Sehingga untuk memecahkan masalah ini bukan dengan membuat RUU Pornografi, namun dengan mempercepat mensyahkan UU yang memberikan landasan hukum nasional terhadap Internet. Saat ini di masyarakat telah muncul dua draf RUU yang mencoba memberikan aturan di internet. Kedua draf RUU tesebut, pertama draf RUU Informasi Elektronik dan Transaksi Elektronik (RUU-IETE) yang dibuat atas kerjasama Tim Peneliti Lembaga Kajian Hukum dan Teknologi, Fakultas Hukum Universitas Indonesia (LKHT-FHUI) dengan Deperindag dan Draf Rancangan Undang-undang Pemanfaatan Teknologi Informasi (RUU-PTI) yang dibuat oleh Tim Universitas Padjajaran dengan Dirjen Postel. Satu hal yang menarik bahwa kedua draf RUU ini mengatur secara tegas bahwa kedudukan alat bukti elektronik diakui dalam sistem hukum nasional.
Di dalam RUU IETE misalnya, walaupun RUU ini tidak memasukan rumusan tentang delik pornografi, namun bila kita kaji secara mendalam beberapa ketentuan RUU ini dapat digunakan untuk menjerat tindakan yang termasuk dalam tindak pidana mengenai pornografi. Bahkan, bila kita lihat rumusan tentang defenisi informasi elektronik (Informasi elektronik adalah segala macam data elektronik yang di antaranya meliputi teks, simbol, gambar, tanda-tanda, isyarat, tulisan, suara, bunyi, dan bentuk-bentuk lainnya) di Pasal 1 RUU ini, akan terlihat dengan jelas bahwa informasi pornografi di Internet masuk dalam rumusan informasi elektronik dalam RUU ini.
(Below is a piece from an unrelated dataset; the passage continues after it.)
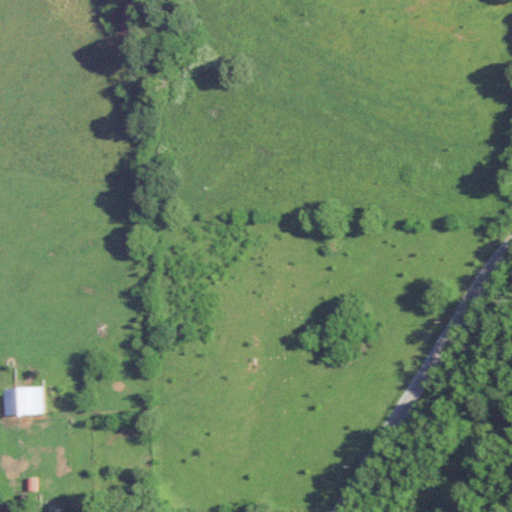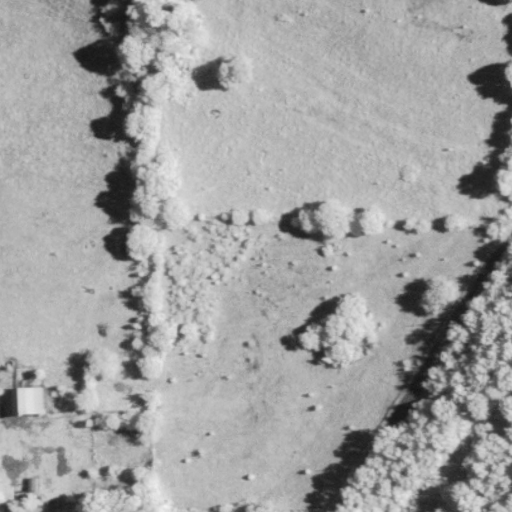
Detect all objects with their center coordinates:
road: (425, 377)
building: (25, 400)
Sedangkan keberadaan informasi pornografi dalam bentuk elektronik itu, diakui dalam sistem hukum nasional ditegaskan dalam pasal 3 RUU IETE. Rumusan ketentuan dalam pasal 3 menyatakan bahwa: Setiap orang tidak boleh menolak keberadaan dari suatu informasi hanya karena berbentuk elektronik.
Ketentuan yang mengatur bahwa tindakan mengenai pornografi di internet dilarang dalam sistem hukum nasional, dapat kita lihat dalam Pasal 27 RUU IETE. Pasal 27 ini dengan tegas menyatakan bahwa: Setiap orang dengan sengaja membuat informasi elektronik yang melawan hukum dan mengakibatkan kerugian pihak lain dipidana selama-lamanya 10 tahun dan atau denda sebanyak-banyaknya Rp. 10.000.000.000,- (sepuluh miliar rupiah). Ketentuan Pasal 27 RUU IETE ini merupakan instrumen hukum yang efektif untuk menjerat tindakan warga negara Indonesia dimana pun ia berada bila mencoba melakukan perbuatan tindak pidana mengenai pornografi di Internet. Dengan mempercepat mensahkan ketentuan hukum yang mengatur tentang keabshan alat bukti elektronik dalam sistem hukum kita, maka tidak alasan lagi bahwa instrumen hukum nasional dianggap “mandul” dalam menghadapi delik pornografi di Internet. Walaupun kita tidak mungkin menolak fakta bahwa problem utama penegakan hukum nasional kita saat ini adalah terjangkitnya penyakit “lemah syahwat” yang diderita hampir seluruh aparat penegak hukum di negeri ini.